Abstract

A regional mesoscale multi-level primitive equation model is used to predict the landfall and structure of a tropical cyclone. Three areas of model sensitivity are addressed in this paper; (1) the horizontal resolution, which includes the representation of orography; (2) the impact of an improved representation of the distribution of land surface soil moisture on the landfall problem; and (3) the sensitivity of the storm to lateral boundary conditions. A diagnostic part of this study describes a statistical regression approach to determining a ground wetness parameterization from moisture budget computations to derive estimates of surface fluxes, which are used to determine the parameterization. The model sensitivity analysis compares several versions of ground wetness parameterization. The experiment where ‘perfect’ (i.e., based on analysis of observations) boundary conditions are used is defined as a bench-mark. At the highest horizontal resolution (=50km) using the ground wetness obtained from the regression, the best results were found for the structure and motion of the tropical cyclone.
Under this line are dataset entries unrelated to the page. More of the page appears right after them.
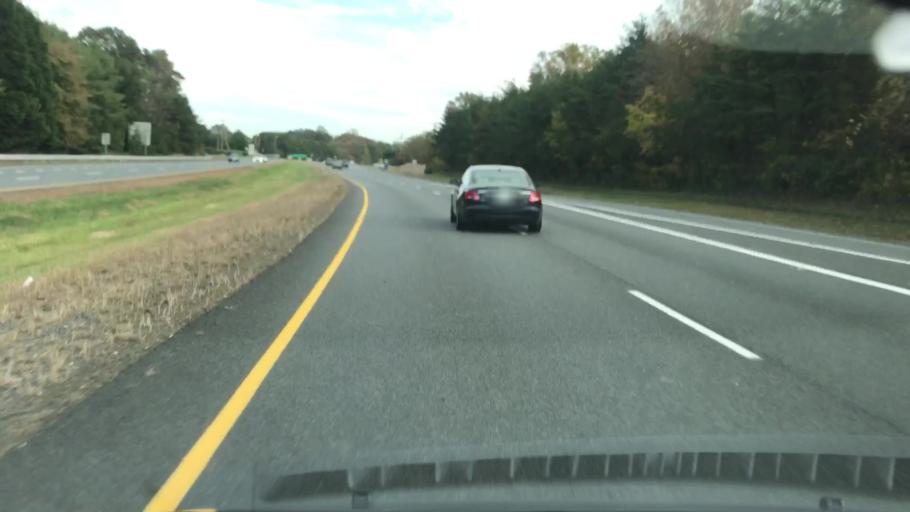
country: US
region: Virginia
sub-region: Fairfax County
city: Fairfax Station
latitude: 38.7870
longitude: -77.3226
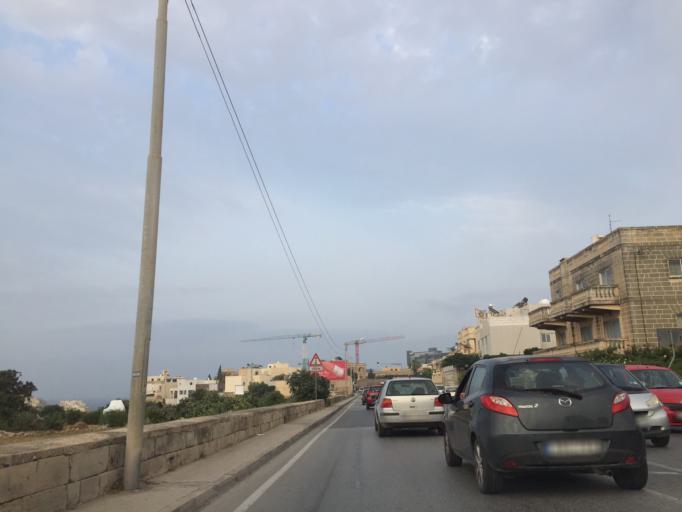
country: MT
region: Is-Swieqi
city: Swieqi
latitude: 35.9234
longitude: 14.4821
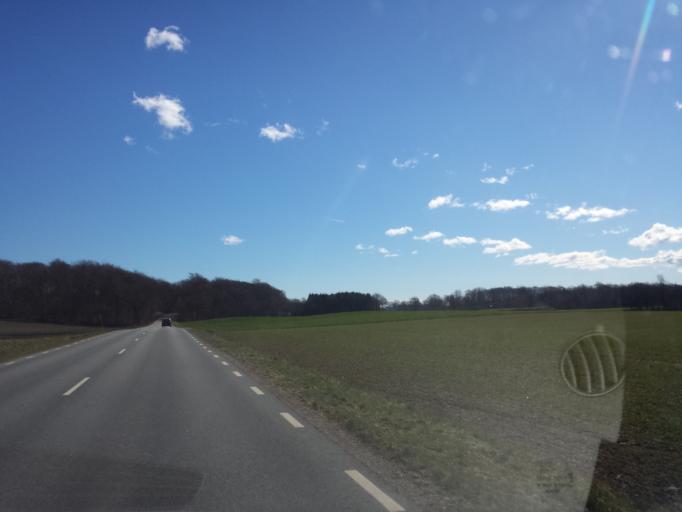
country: SE
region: Skane
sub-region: Tomelilla Kommun
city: Tomelilla
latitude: 55.6544
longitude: 13.9261
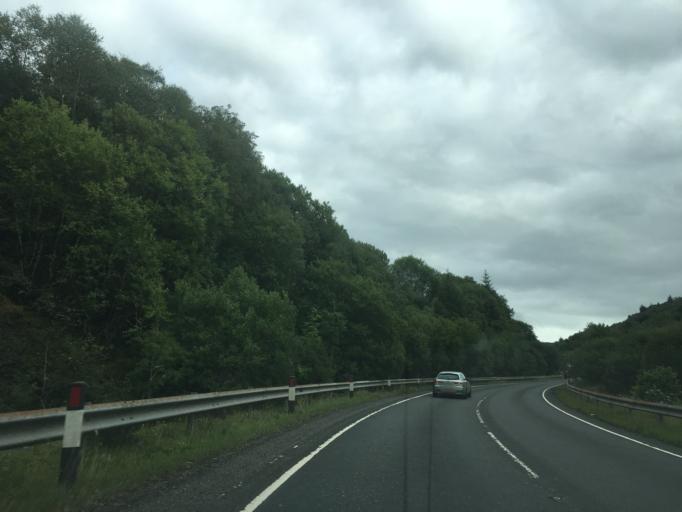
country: GB
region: Scotland
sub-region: Argyll and Bute
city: Oban
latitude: 56.3118
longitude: -5.4701
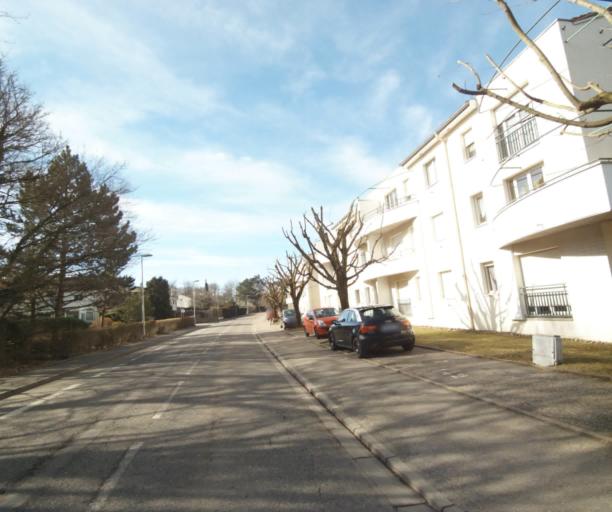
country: FR
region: Lorraine
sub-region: Departement de Meurthe-et-Moselle
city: Villers-les-Nancy
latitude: 48.6501
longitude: 6.1584
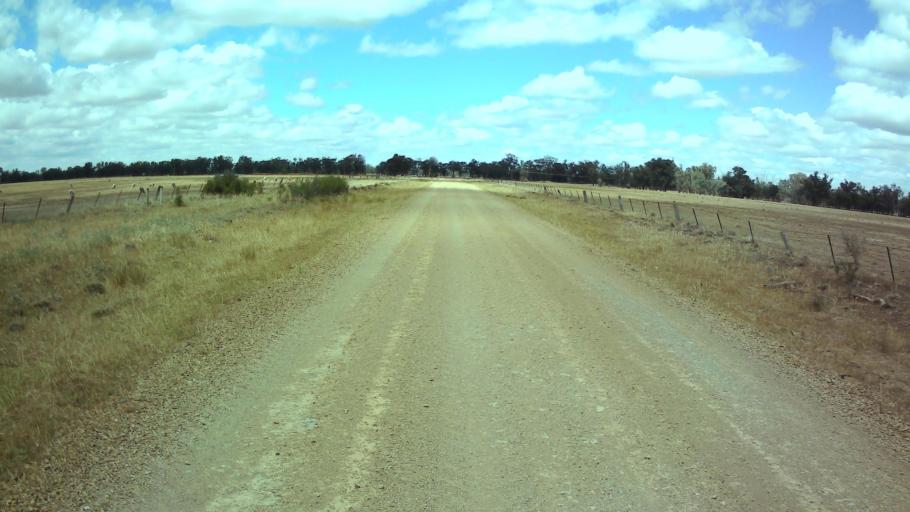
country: AU
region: New South Wales
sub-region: Weddin
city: Grenfell
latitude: -34.0260
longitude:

When the boundary conditions from a global model are used at a resolution T106 (roughly 100 km resolution for the transformed grid), the results degrade somewhat. The rain bands are predicted, but do not contain the same detail. Several other sensitivity experiments illustrate the degree of degradation of rain bands, precipitation distribution, hurricane structure, and phase speed errors as the lateral boundaries, resolution, and ground wetness parameterization are altered.